= Ted Berkman =

American author, screenwriter and journalist (1914–2006)

Ted Berkman (January 9, 1914 – May 12, 2006) was an American author, screenwriter and journalist best known for writing the screenplay for Bedtime for Bonzo.

==Early life and career==

He was born Edward Oscar Berkmann in Brooklyn, New York in 1914. He grew up in a middle-class Jewish family and attended Cornell University, graduating in 1933, and Columbia University. Before World War II, he wrote a couple of film scripts and as a journalist for the New York Daily Mirror. During World War II, he worked as an intelligence officer for the US Army. After the war, Berkman worked as a foreign correspondent giving the first report of the explosion of the King David Hotel in Jerusalem in 1946 on ABC Radio.

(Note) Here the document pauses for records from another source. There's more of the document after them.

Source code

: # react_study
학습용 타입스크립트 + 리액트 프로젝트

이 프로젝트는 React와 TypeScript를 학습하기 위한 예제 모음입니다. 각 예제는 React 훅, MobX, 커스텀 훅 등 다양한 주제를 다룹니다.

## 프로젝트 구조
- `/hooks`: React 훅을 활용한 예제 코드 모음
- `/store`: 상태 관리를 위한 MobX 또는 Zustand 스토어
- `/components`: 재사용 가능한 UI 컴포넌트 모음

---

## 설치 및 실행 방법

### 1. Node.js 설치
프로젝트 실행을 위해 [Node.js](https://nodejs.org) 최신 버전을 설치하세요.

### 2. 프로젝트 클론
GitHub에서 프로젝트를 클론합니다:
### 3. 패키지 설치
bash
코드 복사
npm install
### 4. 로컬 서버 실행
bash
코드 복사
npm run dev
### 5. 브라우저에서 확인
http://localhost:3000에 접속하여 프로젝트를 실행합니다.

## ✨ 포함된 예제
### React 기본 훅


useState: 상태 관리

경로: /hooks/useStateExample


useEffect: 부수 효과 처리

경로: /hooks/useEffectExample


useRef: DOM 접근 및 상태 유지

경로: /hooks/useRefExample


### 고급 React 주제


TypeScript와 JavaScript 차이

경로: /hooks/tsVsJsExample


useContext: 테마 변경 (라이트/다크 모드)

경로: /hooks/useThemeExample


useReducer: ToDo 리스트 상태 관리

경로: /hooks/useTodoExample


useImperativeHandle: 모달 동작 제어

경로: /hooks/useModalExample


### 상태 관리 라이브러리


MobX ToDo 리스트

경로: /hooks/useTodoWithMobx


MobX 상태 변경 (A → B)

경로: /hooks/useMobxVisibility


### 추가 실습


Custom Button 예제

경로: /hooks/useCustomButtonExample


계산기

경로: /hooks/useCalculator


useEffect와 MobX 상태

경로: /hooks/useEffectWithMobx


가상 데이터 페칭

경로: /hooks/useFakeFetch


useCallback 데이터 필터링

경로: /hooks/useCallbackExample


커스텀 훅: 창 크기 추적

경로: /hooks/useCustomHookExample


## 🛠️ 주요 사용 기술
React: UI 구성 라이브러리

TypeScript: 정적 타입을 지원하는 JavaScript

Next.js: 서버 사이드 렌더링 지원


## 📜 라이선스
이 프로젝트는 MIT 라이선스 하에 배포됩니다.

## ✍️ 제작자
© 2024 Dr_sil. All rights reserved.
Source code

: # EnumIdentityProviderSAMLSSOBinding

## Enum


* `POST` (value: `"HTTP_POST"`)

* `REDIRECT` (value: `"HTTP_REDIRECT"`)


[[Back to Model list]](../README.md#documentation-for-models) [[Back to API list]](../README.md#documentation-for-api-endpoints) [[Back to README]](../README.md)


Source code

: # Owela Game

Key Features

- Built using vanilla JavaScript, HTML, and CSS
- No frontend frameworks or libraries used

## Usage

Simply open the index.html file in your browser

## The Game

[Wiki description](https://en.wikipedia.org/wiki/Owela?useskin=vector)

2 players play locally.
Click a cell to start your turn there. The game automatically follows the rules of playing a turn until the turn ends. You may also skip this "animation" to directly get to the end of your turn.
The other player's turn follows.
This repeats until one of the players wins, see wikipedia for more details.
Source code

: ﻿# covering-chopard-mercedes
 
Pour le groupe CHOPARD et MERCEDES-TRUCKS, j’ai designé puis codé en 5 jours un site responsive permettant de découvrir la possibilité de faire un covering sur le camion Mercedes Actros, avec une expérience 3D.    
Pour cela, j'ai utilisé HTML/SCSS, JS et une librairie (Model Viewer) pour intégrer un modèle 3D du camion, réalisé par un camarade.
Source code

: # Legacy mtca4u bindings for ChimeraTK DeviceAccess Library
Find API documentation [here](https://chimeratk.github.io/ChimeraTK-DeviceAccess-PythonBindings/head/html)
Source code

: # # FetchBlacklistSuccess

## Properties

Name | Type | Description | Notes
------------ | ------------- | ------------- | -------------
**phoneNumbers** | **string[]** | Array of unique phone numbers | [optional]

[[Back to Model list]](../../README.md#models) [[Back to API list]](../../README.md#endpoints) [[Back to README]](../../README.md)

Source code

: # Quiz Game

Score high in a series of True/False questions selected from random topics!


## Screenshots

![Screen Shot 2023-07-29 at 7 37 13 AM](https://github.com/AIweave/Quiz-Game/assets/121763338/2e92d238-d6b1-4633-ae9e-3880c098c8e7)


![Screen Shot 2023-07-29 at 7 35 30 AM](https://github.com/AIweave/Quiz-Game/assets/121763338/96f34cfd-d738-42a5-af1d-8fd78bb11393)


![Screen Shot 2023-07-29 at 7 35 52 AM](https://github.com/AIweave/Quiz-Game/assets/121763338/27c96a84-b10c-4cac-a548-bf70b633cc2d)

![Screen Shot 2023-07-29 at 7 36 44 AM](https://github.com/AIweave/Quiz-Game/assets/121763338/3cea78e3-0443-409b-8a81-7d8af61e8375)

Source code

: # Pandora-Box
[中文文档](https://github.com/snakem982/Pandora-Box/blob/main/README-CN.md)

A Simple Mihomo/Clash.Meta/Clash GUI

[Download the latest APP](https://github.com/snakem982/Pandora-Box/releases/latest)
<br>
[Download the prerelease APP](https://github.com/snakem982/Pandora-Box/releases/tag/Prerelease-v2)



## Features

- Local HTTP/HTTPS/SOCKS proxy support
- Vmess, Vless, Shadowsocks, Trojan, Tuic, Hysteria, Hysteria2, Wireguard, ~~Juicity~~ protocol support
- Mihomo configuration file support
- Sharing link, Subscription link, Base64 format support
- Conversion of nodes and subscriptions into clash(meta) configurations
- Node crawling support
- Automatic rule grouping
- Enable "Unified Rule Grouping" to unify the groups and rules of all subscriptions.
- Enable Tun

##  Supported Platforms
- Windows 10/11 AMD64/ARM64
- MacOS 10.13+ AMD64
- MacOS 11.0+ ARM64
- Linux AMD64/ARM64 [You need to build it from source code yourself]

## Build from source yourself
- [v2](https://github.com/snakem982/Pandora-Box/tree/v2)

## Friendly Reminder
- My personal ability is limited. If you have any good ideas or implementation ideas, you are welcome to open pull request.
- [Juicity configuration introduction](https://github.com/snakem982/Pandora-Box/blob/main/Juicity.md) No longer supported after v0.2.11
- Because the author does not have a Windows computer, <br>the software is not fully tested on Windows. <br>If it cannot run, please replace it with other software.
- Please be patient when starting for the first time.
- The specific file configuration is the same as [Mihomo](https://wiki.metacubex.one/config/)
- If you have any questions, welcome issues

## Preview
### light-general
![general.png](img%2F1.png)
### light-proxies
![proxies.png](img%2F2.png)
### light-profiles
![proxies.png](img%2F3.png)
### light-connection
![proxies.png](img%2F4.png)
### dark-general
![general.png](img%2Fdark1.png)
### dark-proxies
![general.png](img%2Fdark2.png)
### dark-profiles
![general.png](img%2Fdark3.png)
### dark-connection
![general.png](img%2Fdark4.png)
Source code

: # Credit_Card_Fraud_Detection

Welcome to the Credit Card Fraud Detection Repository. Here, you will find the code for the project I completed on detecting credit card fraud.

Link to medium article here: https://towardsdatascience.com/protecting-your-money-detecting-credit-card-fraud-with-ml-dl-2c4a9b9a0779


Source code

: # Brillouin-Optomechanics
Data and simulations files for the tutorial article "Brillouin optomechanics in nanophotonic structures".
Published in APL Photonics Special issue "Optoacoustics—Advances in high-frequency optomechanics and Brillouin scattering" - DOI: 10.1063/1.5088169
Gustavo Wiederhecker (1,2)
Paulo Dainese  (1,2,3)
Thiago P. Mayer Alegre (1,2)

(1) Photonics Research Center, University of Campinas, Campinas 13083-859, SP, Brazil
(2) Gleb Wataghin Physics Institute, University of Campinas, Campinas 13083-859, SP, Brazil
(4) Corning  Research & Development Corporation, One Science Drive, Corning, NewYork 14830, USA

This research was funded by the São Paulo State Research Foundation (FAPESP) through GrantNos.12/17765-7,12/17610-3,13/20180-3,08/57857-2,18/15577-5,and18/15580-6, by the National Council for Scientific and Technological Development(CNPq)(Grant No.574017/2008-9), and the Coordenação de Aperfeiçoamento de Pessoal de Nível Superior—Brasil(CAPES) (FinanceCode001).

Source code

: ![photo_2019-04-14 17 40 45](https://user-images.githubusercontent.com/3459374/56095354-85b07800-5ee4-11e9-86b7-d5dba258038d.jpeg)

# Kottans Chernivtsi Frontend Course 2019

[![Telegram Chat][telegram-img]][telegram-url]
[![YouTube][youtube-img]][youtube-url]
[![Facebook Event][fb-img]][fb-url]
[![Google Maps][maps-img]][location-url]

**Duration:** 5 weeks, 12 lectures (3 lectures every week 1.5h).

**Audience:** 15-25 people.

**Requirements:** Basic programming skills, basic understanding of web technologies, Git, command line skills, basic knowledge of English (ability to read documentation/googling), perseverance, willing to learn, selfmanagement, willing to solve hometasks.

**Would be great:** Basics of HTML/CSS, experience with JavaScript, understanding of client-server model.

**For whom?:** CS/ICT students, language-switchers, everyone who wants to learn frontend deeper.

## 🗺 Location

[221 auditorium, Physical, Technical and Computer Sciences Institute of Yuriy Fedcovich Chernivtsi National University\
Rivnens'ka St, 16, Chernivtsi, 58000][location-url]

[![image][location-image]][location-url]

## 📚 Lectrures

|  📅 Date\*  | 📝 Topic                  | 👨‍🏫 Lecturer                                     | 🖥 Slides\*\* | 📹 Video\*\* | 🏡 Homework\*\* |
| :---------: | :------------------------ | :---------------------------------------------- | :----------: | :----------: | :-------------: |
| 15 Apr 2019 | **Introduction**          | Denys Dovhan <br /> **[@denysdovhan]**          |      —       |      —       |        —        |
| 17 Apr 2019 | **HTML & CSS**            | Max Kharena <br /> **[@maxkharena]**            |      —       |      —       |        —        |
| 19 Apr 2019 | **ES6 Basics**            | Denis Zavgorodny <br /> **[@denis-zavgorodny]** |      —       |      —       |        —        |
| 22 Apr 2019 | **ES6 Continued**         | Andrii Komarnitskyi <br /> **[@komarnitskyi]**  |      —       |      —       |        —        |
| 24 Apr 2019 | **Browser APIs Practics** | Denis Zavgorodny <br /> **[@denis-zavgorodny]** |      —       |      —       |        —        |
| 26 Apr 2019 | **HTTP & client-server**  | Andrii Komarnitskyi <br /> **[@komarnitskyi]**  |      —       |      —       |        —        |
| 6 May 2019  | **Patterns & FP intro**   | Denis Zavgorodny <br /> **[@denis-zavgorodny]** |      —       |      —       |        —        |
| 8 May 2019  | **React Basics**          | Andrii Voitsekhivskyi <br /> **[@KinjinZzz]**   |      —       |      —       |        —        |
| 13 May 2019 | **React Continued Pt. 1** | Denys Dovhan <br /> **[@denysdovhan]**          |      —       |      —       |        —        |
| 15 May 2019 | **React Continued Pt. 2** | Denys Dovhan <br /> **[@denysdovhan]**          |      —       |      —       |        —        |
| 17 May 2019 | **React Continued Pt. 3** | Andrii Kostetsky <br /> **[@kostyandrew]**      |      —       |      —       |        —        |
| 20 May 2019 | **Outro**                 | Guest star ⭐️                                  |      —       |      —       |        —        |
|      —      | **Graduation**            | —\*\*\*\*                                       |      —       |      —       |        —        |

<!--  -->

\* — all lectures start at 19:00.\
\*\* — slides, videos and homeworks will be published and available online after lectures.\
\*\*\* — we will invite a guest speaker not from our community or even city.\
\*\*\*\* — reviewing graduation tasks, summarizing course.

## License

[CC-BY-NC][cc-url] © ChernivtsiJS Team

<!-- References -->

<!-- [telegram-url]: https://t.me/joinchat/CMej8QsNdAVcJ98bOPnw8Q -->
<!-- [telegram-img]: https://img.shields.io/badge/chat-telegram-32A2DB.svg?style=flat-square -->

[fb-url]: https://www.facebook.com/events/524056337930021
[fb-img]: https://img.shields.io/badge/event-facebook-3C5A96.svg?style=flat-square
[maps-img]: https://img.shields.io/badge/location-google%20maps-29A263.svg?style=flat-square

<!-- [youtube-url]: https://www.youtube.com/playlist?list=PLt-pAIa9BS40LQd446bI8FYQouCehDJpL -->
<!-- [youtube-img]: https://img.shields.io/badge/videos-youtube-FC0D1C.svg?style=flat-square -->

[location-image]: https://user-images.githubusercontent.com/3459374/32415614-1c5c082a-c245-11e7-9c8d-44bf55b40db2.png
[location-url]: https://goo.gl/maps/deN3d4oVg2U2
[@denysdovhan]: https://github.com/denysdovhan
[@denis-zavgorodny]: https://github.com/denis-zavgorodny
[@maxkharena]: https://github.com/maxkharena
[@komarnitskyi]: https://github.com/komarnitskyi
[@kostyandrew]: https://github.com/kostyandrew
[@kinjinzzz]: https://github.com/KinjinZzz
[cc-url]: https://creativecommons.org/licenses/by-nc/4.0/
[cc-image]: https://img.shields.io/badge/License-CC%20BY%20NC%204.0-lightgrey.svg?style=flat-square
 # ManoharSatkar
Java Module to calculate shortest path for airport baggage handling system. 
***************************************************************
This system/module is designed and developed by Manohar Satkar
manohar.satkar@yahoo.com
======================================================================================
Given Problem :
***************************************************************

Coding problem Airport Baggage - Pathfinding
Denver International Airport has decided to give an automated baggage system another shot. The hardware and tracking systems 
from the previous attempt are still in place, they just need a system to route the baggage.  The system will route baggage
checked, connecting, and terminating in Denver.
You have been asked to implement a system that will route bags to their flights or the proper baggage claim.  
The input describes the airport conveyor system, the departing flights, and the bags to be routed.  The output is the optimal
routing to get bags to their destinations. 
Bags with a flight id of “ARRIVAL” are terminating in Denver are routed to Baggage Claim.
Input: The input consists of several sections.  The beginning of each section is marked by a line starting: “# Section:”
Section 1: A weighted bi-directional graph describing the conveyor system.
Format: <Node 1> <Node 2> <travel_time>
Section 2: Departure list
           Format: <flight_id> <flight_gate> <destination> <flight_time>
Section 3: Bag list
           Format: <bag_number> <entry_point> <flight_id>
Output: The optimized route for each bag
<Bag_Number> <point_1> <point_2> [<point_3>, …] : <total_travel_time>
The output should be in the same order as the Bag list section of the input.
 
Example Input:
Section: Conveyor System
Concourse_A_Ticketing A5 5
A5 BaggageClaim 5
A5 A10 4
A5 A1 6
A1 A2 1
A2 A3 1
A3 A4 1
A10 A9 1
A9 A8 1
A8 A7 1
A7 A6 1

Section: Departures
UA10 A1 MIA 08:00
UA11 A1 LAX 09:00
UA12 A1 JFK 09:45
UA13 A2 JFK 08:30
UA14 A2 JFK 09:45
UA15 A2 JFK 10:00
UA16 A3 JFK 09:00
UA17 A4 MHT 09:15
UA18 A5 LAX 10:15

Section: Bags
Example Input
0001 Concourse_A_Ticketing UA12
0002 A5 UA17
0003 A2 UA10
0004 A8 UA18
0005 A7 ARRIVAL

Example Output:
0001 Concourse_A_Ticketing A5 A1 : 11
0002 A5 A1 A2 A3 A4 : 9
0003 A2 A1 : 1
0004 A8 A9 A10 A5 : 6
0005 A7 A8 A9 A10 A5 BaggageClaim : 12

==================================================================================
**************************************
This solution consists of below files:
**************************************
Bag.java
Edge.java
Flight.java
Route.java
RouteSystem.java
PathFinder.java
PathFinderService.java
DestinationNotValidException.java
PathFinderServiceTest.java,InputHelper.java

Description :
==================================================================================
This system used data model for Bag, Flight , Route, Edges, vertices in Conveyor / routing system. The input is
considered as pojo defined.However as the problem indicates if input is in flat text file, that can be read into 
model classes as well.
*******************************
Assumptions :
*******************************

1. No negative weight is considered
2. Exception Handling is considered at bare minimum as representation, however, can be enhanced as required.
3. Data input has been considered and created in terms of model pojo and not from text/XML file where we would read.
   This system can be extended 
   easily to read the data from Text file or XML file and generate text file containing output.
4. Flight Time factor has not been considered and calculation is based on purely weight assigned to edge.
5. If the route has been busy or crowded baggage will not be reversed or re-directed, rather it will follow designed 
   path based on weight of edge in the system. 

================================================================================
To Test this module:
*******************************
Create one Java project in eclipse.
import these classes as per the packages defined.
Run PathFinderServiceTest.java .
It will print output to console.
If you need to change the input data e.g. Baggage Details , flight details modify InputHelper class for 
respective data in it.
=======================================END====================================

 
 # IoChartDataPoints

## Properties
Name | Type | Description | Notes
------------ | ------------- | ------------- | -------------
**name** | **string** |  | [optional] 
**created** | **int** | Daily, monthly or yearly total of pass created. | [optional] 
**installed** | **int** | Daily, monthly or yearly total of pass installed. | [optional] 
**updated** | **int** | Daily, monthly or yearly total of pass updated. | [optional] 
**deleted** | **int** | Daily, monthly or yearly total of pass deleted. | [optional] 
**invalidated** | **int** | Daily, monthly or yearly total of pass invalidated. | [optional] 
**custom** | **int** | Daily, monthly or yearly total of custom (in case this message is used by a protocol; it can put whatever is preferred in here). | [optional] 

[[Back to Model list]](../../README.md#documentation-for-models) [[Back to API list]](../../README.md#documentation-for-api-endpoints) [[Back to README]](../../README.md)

He later became an informal adviser to Edward Murrow on foreign affairs and appeared regularly on television programs.

==Screenwriter==

During the 1950s, Berkman worked primarily as a screenwriter. Bedtime for Bonzo was the first film he wrote during that period (with his brother-in-law Raphael Blau). The 1951 film became more famous during the 1980s when its star Ronald Reagan became US President. He also wrote the screen play for the 1957 movie Fear Strikes Out starring Anthony Perkins and based on the book written by professional baseball player Jimmy Piersall about his mental illness. He wrote two more screenplays during the decade including United Artists Edge of Fury in 1958 and Girl in the Night for Warner Brothers in 1960.

==Author==
Berkman's first book Cast a Giant Shadow was written about Mickey Marcus, a West Point graduate who advised the Israeli military during the 1948 Arab–Israeli War. He also wrote the screenplay for the 1966 film starring Kirk Douglas based on the book.

His next book Sabra was based on the story of a dozen Israeli fighters in the Six-Day War and was published in 1969. He wrote three more books during the 1970s including My Prisoner, cowritten with Janey Jimenez about Patty Hearst. His final book, a memoir, was published in 1998.

Berkman died of cancer in 2006 in Santa Barbara, California.